The Wars of the Roses (Alison Weir) This is a reread. I picked it up from a sale bin. What is it about? The conflict of the houses of Lancaster and York during the Middle Ages. It’s a nonfic historical account but Alison Weir is a good writer with agood voice for narrative so it’s not boring.

Jane Eyre (Charlotte Brontë) Again, a reread. I picked this up from a Booksale, mainly because of its faux leather cover and unusual size (slightly narrower and shorter than a paperback).

The Harlequin (Laurell K. Hamilton) The continuing saga of Anita Blake, vampire hunter.

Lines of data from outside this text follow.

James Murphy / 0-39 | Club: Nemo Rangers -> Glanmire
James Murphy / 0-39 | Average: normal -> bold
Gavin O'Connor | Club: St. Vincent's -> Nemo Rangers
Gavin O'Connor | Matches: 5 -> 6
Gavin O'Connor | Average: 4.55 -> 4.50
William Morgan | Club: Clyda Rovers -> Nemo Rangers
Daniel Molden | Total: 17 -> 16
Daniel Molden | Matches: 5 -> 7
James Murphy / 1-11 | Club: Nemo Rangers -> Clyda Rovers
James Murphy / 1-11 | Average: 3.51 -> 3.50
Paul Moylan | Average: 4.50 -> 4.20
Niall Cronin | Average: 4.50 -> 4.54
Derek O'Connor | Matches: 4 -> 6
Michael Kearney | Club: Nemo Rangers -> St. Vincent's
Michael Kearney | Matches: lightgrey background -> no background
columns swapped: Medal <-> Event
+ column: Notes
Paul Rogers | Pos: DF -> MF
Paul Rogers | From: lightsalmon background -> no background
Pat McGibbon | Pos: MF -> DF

Sometimes the prose of this series can be clunky and it doesn’t pretend to be high-brow, but I like this because of the universe that Hamilton created. For instance, vampires are very old-fashioned and their protocol can rival any ofthe great courts of Europe during the Middle Ages and the Rennaissance—maybe because these vampires lived through those times. We also get to see how the hierarchies of the different weres—the wolves, hyenas, lions, leopards,etc—work, as well as how humans cope in a world where the things that bump in the night have moved in next door.

Darker Jewels (Chelsea Quinn Yarbro) A novel of the 4,000-year old vampire Comte Sant-Germain, this time set in the court of Ivan the Terrible in Russia. Yarbro’s Sant-Germain novels are not so much horror novels as historical fiction disguised as vampire novels. I first discovered this series from the book Come Twilight, which I bought at a Booksale. I’ve been on the look out for them ever since. The only drawback is that this series spans history from ancient Egypt to 1930s America. That’s a lot of books!

God’s Spy (Juan Gomez Jurado) On the eve of the declaration of the new pope, a serial killer is loose in the Vatican. This was a cold contact. I normally don’t buy new books by unknown authors, but I made an exception of this one because of the premise. I’m glad I did.

The Burning Road (Ann Benson) This is a novel with two narratives—one set during the Middle Ages when the Bubonic Plague decimated Europe and the other narrative thread set in the near-future with a plague that’s related to the Black Death spreading throughout the world. This is a sort of companion piece to her earlier novel, The Plague Years.

Thunderstruck (Erik Larson) A true account of the lives and times of the murderer Hawley Crippen and the scientist Guglielmo Marconi set in Edwardian England by the author of the superb The Devil in the White City.